┌─ Предложенный текст

Тот, кто прочитал первую часть моих воспоминаний, наверняка знает, что не было бы в моей жизни никакого Парижа, если бы не любовь. Именно любовь позвала меня во Францию. Точнее – страх ее потерять. Моя возлюбленная, юная художница Маша Лаврова, урожденная Ященко, была вынуждена покинуть Москву и уехать во Францию. Мы познакомились в Москве в знаменитой Школе рабочей молодежи № 127, элитном учебном заведении для детей знаменитых родителей. Расскажу об этом чуть подробнее для тех, кто пропустил книгу «Фамильные ценности».
Маша провела детство в Париже, поскольку ее отец занимал высокий пост в торгпредстве. Машина мама, Инна Лаврова, работала переводчиком при посольстве. В семье росли две дочери – Маша и Катя. Маша жила с родителями, ходила в русскую школу для детей дипломатов, а Катя оставалась в Москве с бабушкой. И все было хорошо, если бы не любовь.
Во время строительства нового здания советского посольства по проекту Михаила Посохина на бульваре Ланна в 16-м квартале Парижа Инна познакомилась с французским архитектором Ги Торраном и моментально в него влюбилась. Тот ответил взаимностью. Случился роман, произведший в советском посольстве эффект разорвавшейся бомбы. Как это может быть – чтобы советская переводчица завела интрижку с французом, да еще при живом муже! Поднялся скандал. Обманутый муж тут же узнал об адюльтере и потребовал немедленного развода.
А вскоре Инна получила из Москвы телеграмму, поданную от имени матери: «Срочно вылетай, у Кати проблемы со здоровьем». Не почувствовав подвоха, Инна вместе со старшей дочерью кинулась в Москву. Стоит ли говорить, что телеграмма была подложной. Мышеловка захлопнулась. Оказавшись в Москве, Инна поняла, что во Францию ее больше никогда не выпустят.

└─
┌─ Исходные данные

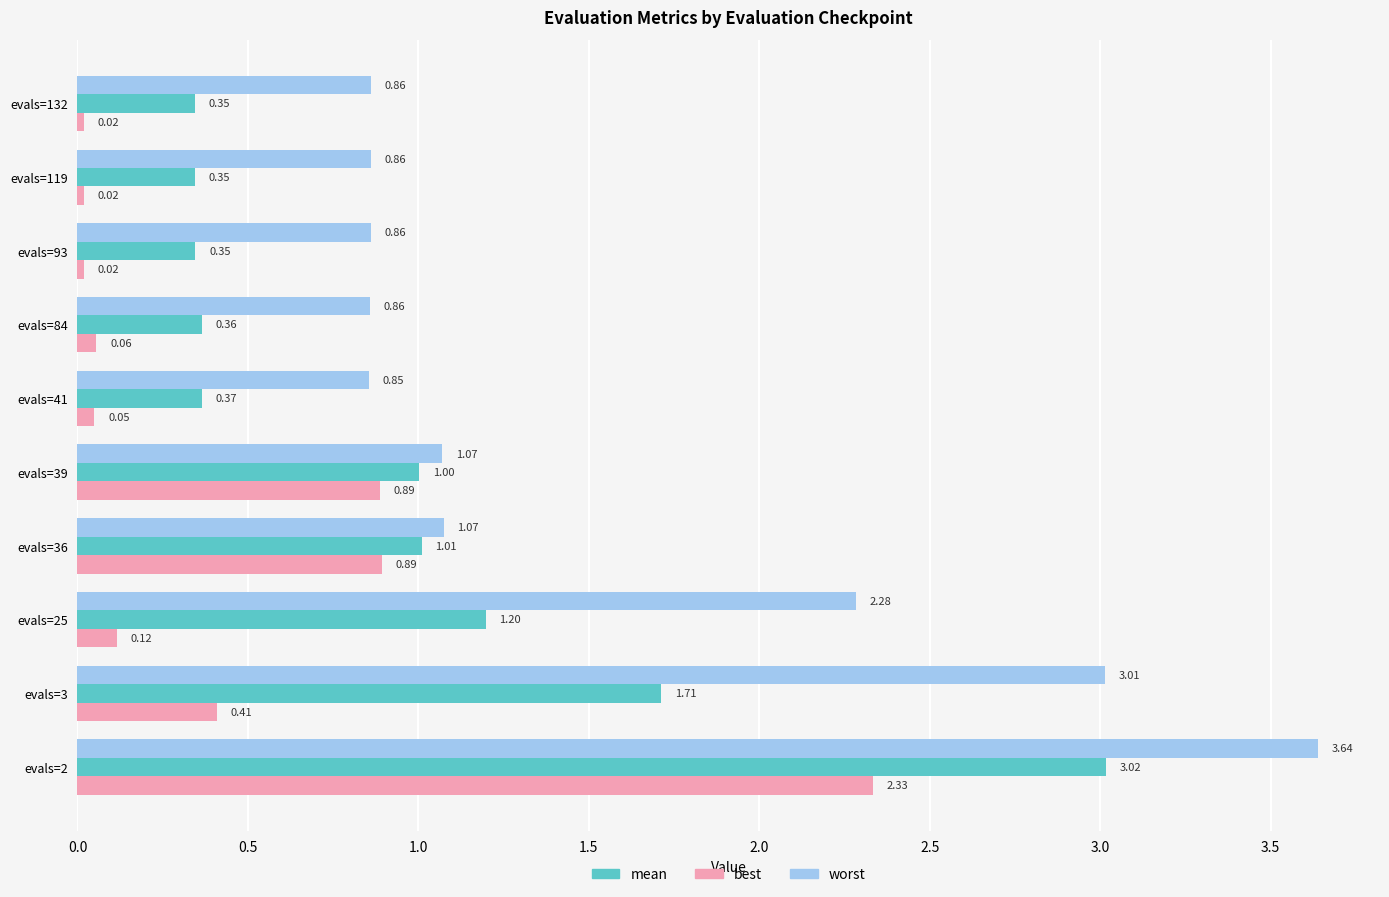

What is the difference between the best values at evals=2 and evals=25?

2.2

└─

Список заданий:
**A.** Перепишите из отрывка воспоминаний фрагмент, начиная со слов «Во время строительства» и заканчивая словами «потребовал немедленного развода.».
**B.** Допишите следующую часть отрывка воспоминаний о семье Маши Лавровой, начав сразу после его последнего предложения.

Ответы к заданиям:
**A.**
Во время строительства нового здания советского посольства по проекту Михаила Посохина на бульваре Ланна в 16-м квартале Парижа Инна познакомилась с французским архитектором Ги Торраном и моментально в него влюбилась. Тот ответил взаимностью. Случился роман, произведший в советском посольстве эффект разорвавшейся бомбы. Как это может быть – чтобы советская переводчица завела интрижку с французом, да еще при живом муже! Поднялся скандал. Обманутый муж тут же узнал об адюльтере и потребовал немедленного развода.

**B.**
Ги Торран осаждал любимую ежедневными звонками. Это был настоящий роман по телефону, как в фильме «Каждый вечер в одиннадцать» с Маргаритой Володиной в главной роли. (Кстати, Маргарита Володина тоже оказалась в Париже.) Когда все надежды на брак матери с недоступным французом рухнули, Маша нашла себе английского жениха, Ричарда Пойндера, литературоведа из Кембриджа, который был согласен на Машины брачные условия. Но жизнь всегда нам преподносит кучу неожиданных сюрпризов. В своем стремлении воссоединиться с Инной этот француз каталонского происхождения дошел до самого Франсуа Миттерана. Он требовал дать ему разрешение на вылет в Москву и право на заключение брака с советской гражданкой. И вот в один прекрасный момент Миттеран оказался за столом переговоров с нашим Леонидом Ильичом Брежневым. Им предстояло подписать договор о поставках газа из Советского Союза во Францию. Речь шла о газопроводе из Уфы, называвшемся «Газодюк». Дополнительным условием договора стало разрешение трем советским женщинам выйти замуж за французов. Одна из этих дам жила в Киеве, вторая в Сочи, а третья – мать моей возлюбленной Маши – в Москве.
На следующий же день после подписания договора Ги Торрану выдали визу, по которой он вылетел в Москву. Без всякой задержки у них с Инной приняли заявление в ЗАГСе на заключение брака, расписали 12 февраля 1982 года и через неделю заставили покинуть Советский Союз. Разумеется, Маша уехала вместе с мамой, с младшей сестрой Катей и новоиспеченным отчимом. Но мы знали, что скоро встретимся, ведь к тому времени я был уже женат на француженке.
Географические расстояния, как оказалось, не способствуют поддержанию романтических отношений. За те месяцы, что мы не виделись, Маша увлеклась другим человеком. За ней ухаживал французский журналист Люк Седель, сотрудник очень престижной французской газеты.
Маше я звонил ежедневно с самого первого дня, как прибыл в Париж. О том, как я буквально обивал порог ее дома, и о неожиданной встрече с Верой Гучковой я уже рассказывал. А через две недели мне перезвонила сама Маша. Не могу сказать, что она была обрадована моим приездом. Скорее, озадачена.
– Я была в отъезде, – сказала она.
– Но ведь ты вернулась! Значит, я могу сейчас к тебе приехать?
– Нет. Мы встретимся в кафе.
Мы действительно встретились в кафе напротив Люксембургского сада. Кафе символически называлось «Начало». Но уже по тому, как Маша приближалась, я понял, что это конец.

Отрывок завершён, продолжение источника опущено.